■ TEXT PASSAGE ■
[Top][All Lists]
[Date Prev][Date Next][Thread Prev][Thread Next][Date Index][Thread Index]
Re: [cp-patches] [Patch] Improve/fix gnu.java.net.LineInputStream...
From: |
David Daney |
Subject: |
Re: [cp-patches] [Patch] Improve/fix gnu.java.net.LineInputStream... |
Date: |
Tue, 13 Sep 2005 08:54:36 -0700 |
User-agent: |
Mozilla Thunderbird 1.0.6-1.1.fc3 (X11/20050720) |
Chris Burdess wrote:
David Daney wrote:
gnu.java.net.LineInputStream has at least one bug in it, but think its
whole approach is incorrect.
First the bug:
len = in.available();
len = (len < MIN_LENGTH) ? MIN_LENGTH : len;
I think the idea was to read all available bytes into its buffer (but
not more that the size of the buffer). However the conditional was
reversed leading it to try to read more than is available. This can
cause LineInputStream to block even if enough data is available to
form an entire line.
I have not fully researched it but this was causing HTTP connections
to block for several seconds. I think under the proper circumstances
they could block forever, but I am not positive about this.
If that's the case, there is a problem with the underlying stream. len
is simply initialised to a reasonable value: either 1024 bytes, or more
if the underlying input stream states that more can be read. The
underlying stream is not required to read len bytes. It should read as
many bytes as it can, and return the number of bytes read. The minimum
value is to prevent LineInputStream trying to allocate a buffer of 0 or
-1 bytes when the underlying stream doesn't know how many bytes are
available. We can reduce this minimum value to 1 if it's causing problems.
O.K. I grant you that in theory readLine in its current state would not
block IFF the underlying stream never blocks on reads when data is
available.
The main problem I have with LineInputStream, is that in all cases I
know about it is either reading from a raw socket or a
BufferedInputStream.
In the raw socket case LineInputStream reads one character at a time
(as is required). If the stream supports mark/reset then
LineInputStream reads big blocks of data and then resets if it finds
that it read too far.

■ GIVEN ENTRIES ■
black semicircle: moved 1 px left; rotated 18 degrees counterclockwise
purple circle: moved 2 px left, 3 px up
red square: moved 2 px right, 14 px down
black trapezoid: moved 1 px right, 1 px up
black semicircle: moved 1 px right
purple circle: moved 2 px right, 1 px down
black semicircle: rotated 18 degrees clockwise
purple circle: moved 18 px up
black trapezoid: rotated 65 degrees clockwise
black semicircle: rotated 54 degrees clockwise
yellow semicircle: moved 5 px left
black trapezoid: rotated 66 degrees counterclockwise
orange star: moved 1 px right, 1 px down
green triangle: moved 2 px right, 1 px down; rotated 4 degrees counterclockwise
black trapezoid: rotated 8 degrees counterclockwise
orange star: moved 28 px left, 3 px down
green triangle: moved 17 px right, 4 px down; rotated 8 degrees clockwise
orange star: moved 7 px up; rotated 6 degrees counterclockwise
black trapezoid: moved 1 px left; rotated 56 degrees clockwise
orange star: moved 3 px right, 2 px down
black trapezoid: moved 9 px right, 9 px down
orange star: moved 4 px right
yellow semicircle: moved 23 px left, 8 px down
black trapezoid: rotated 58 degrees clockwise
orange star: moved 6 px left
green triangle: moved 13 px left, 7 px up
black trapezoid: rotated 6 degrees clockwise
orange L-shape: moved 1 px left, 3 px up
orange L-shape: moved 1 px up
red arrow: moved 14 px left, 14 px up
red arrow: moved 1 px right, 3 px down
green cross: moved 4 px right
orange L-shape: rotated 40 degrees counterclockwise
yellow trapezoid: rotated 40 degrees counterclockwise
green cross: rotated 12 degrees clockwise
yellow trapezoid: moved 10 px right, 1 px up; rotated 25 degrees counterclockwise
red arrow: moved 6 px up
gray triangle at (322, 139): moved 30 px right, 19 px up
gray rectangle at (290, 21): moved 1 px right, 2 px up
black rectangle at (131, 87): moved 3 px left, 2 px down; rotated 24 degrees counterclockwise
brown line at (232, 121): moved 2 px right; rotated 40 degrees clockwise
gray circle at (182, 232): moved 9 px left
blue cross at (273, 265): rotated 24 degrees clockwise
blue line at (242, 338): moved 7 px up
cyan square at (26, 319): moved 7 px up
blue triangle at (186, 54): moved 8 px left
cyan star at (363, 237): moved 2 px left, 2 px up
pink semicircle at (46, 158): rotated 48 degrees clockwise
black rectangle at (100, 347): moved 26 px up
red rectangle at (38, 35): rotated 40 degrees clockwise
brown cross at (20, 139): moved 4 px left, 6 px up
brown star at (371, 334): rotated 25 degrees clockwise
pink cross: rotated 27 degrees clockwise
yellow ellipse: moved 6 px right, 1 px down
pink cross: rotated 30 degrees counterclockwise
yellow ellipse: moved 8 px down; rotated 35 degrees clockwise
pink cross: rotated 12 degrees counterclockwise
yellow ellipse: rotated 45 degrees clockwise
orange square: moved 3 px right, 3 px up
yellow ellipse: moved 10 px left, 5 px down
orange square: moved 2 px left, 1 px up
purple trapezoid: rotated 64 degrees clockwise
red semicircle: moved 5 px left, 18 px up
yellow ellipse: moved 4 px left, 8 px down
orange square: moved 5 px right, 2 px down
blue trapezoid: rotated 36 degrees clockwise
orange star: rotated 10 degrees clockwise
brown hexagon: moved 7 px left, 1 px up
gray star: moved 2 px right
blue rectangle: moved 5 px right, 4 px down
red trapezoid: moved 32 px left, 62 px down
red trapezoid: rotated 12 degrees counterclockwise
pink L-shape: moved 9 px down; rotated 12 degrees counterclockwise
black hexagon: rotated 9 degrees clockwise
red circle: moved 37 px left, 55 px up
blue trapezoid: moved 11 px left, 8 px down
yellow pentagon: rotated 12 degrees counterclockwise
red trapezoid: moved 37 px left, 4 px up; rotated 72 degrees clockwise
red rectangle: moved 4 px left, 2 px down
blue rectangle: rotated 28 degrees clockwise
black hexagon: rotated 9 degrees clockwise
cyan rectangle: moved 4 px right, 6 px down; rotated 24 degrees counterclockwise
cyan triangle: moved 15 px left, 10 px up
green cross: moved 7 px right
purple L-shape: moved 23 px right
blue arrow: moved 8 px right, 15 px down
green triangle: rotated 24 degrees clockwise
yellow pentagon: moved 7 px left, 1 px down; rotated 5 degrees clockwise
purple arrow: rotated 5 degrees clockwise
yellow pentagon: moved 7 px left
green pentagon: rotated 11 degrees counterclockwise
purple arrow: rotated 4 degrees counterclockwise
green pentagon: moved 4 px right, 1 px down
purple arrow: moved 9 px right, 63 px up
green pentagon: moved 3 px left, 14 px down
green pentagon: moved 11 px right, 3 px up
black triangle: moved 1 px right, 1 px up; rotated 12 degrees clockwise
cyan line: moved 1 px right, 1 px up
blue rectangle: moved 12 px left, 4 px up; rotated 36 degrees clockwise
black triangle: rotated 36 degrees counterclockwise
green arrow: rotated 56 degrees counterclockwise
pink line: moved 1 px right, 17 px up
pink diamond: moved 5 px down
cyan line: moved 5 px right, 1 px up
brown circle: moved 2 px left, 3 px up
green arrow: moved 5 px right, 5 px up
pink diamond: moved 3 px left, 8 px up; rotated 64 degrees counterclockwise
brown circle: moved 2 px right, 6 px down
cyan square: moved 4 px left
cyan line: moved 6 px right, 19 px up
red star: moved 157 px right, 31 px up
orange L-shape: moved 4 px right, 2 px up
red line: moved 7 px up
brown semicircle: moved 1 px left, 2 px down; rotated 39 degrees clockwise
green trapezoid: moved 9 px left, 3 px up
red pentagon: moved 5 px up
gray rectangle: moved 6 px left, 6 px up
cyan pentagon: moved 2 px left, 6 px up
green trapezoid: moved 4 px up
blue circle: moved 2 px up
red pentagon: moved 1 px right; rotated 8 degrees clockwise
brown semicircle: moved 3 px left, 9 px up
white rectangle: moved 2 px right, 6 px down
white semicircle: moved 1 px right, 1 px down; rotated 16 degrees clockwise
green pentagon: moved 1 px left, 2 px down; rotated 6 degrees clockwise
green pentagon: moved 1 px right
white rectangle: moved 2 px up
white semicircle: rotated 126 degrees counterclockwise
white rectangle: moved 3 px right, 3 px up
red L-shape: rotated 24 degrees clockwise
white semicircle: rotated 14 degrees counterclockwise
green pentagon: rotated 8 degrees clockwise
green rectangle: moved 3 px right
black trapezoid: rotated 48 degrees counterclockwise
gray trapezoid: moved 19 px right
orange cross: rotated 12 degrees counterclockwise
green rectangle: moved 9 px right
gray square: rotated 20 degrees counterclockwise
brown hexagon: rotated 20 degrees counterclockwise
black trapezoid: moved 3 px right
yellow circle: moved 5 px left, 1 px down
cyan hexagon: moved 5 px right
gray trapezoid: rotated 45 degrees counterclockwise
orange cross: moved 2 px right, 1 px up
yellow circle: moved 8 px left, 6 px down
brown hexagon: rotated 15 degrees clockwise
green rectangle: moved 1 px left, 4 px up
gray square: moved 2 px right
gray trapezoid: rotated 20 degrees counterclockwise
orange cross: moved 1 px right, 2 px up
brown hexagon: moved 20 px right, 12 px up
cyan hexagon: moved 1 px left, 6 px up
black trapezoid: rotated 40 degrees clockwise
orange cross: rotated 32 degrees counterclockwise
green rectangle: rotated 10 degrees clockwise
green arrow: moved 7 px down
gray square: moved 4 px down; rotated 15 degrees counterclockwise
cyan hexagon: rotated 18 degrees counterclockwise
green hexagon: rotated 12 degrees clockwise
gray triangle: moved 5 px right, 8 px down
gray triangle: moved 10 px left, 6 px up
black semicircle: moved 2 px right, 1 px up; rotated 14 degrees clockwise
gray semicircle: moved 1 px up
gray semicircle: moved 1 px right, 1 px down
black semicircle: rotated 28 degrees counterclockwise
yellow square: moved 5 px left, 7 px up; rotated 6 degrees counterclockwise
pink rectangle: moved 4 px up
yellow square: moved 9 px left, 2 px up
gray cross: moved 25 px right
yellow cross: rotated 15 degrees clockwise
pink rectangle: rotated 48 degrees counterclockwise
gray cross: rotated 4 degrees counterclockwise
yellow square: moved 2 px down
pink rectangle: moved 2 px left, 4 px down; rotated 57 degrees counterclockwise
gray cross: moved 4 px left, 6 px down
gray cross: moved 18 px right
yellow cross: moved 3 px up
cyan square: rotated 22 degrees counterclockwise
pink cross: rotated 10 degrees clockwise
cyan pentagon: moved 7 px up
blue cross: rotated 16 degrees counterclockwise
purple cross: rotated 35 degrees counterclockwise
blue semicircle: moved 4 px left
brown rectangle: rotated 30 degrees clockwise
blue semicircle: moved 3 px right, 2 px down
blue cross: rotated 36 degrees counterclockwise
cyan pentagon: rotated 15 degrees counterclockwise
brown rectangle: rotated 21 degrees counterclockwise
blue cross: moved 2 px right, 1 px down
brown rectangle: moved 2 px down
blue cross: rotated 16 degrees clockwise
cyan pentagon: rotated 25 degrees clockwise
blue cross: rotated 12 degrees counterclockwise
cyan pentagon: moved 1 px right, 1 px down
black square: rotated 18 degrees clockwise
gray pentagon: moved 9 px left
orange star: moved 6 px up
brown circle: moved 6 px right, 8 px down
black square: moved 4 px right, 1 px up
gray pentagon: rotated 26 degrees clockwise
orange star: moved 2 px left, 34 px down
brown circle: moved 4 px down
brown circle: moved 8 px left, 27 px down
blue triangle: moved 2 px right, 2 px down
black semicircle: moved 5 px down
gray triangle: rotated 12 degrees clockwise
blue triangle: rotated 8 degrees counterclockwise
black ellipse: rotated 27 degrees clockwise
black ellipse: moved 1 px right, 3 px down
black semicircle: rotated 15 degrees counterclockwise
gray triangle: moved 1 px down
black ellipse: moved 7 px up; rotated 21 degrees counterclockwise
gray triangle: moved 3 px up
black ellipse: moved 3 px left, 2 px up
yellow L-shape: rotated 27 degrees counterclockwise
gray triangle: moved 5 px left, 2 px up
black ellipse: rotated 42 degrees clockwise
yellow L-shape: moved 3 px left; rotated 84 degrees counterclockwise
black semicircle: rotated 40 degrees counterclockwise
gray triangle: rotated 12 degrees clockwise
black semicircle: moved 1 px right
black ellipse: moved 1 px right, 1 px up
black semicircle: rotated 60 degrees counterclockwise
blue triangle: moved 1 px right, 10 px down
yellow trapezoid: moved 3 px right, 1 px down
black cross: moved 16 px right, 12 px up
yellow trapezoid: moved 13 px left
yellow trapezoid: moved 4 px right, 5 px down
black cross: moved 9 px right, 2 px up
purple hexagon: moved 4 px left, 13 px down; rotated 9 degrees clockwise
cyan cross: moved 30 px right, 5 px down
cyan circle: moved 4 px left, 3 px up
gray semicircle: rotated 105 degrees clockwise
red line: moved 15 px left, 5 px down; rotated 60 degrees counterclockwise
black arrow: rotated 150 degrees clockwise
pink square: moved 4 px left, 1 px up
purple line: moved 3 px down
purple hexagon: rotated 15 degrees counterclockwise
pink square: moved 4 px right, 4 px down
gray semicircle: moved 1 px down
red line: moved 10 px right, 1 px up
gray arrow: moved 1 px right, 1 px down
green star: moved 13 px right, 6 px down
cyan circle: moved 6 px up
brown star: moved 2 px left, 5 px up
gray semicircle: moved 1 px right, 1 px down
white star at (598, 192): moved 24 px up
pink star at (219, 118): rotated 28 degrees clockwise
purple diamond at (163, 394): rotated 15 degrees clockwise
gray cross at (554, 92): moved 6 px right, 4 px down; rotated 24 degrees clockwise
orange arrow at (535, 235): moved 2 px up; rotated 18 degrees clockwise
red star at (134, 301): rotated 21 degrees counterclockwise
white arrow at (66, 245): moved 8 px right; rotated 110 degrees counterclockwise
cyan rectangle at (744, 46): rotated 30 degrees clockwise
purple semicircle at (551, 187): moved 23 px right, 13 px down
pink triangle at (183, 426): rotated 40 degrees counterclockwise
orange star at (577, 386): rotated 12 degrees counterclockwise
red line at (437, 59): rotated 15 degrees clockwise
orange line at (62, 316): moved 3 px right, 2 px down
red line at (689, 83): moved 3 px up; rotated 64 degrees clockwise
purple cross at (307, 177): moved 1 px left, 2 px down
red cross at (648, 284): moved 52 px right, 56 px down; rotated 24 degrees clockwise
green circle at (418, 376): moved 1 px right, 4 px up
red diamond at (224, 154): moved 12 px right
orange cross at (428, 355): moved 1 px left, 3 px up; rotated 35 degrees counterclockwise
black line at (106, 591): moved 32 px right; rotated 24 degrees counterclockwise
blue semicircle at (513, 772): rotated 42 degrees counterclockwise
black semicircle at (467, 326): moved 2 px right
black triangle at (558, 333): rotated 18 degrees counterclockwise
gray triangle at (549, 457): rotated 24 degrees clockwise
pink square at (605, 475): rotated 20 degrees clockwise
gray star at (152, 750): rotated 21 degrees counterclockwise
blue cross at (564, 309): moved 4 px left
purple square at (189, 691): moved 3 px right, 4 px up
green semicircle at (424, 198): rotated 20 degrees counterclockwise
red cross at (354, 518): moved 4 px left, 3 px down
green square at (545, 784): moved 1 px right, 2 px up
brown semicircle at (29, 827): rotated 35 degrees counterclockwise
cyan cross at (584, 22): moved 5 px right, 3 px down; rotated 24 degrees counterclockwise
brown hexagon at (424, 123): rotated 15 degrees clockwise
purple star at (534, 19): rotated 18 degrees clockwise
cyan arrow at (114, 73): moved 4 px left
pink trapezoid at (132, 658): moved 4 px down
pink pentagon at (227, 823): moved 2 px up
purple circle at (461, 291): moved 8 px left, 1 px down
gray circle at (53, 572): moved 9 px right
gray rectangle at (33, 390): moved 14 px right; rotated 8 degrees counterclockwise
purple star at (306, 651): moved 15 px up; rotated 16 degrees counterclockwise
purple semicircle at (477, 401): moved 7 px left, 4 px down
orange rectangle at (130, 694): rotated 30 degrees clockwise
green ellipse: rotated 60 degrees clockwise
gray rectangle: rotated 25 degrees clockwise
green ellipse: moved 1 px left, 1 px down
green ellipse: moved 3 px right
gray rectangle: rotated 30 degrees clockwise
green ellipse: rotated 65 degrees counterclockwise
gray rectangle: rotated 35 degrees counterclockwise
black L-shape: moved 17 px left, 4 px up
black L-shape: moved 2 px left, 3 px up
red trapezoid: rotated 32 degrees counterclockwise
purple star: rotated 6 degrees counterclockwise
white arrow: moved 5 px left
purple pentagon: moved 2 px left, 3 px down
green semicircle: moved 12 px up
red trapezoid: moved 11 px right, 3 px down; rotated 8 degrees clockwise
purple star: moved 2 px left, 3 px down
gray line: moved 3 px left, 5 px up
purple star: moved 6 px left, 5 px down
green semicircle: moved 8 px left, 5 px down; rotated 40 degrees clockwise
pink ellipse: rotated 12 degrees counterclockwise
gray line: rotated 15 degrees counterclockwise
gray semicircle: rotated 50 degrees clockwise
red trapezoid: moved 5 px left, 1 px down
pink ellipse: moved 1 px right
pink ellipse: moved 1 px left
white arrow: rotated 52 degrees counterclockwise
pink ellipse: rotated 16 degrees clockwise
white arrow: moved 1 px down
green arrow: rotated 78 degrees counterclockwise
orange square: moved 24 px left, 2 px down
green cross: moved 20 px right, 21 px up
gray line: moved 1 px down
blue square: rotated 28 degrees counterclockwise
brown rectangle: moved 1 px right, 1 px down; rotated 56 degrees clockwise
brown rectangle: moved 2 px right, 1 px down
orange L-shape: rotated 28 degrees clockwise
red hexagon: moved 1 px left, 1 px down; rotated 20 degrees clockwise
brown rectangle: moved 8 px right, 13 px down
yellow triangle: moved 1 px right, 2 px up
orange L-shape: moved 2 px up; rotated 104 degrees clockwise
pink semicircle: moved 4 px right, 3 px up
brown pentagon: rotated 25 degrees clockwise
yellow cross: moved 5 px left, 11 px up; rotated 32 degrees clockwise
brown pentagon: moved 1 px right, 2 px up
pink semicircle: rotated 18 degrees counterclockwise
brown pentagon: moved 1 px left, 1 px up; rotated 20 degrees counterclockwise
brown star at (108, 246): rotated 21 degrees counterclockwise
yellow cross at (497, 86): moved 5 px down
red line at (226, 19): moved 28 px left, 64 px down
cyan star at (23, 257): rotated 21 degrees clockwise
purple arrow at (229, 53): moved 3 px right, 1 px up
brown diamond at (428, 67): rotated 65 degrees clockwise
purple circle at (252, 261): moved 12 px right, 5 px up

■ TASKS TO CARRY OUT ■
1) Translate this sentence from the gnu.java.net.LineInputStream message into Spanish: "The underlying stream is not required to read len bytes."
2) Please carry on the message about gnu.java.net.LineInputStream from its last sentence.

■ RESULTS FOR THE EXERCISE ■
1) El flujo subyacente no está obligado a leer len bytes.

2)
My problem with this is that if the stream supports mark/reset, then
it is already buffered and additional buffering is unlikely to produce
any additional benefit. An as an added bad point you are using more
memory for the redundant buffer.
What additional buffering? The line buffer? It's hardly redundant, since
you're not storing the same bytes in two places and we're freeing up the
underlying stream's buffer to read more bytes. If the line is longer
than the underlying stream's buffer, or the underlying stream is not
buffered, it's necessary.
There are two cases.
1) Three buffers:
1a) The buffer in the underlying stream that allows it to be reset.
1b) The buffer (called 'b' in the code) that is read into.
1c) The line buffer (called 'buf' in the code).
2) One buffer : The line buffer.
One could make the argument that you could put a LineInputStream on top
of a non-buffered resettable InputStream (perhaps a FileInputStream),
but in practice it is never used in that manner so we don't consider
this hypothetical case.
Now given that the buffer '1a' exists, buffer '1b' is redundant.
The current code allocates a temporary buffer '1b' with size max(1024,
in.available()). If in.available() is large '1b' will be large also.
I am not suggesting changing things just for my own amusement, I am
experiencing real problems with the existing code.
I did take the liberty of adding my own micro-optimization, in that if
the encoding is US-ASCII, we can skip using String's character
encoding system and just request hibyte of 0. I did this because a
year ago with libgcj-3.4.3 we were seeing a vast increase in speed
doing this in a different situation.
This micro-optimisation should be applied to
ByteArrayOutputStream.toString, not here.
OK, I will do that given that I have to patch ByteArrayOutputStream as well.
Opinions?
Really bad idea.
Fine, but lets consider this statement:
> You're removing block reading capabilities,
I am not removing block reading capabilities. They remain in the
underlying BufferedInputStream that LineInputStream is attached to.
All I am removing is redundant buffering and related memory allocations.
> for what?
Reduced resource usage (memory and CPU) in the java runtime.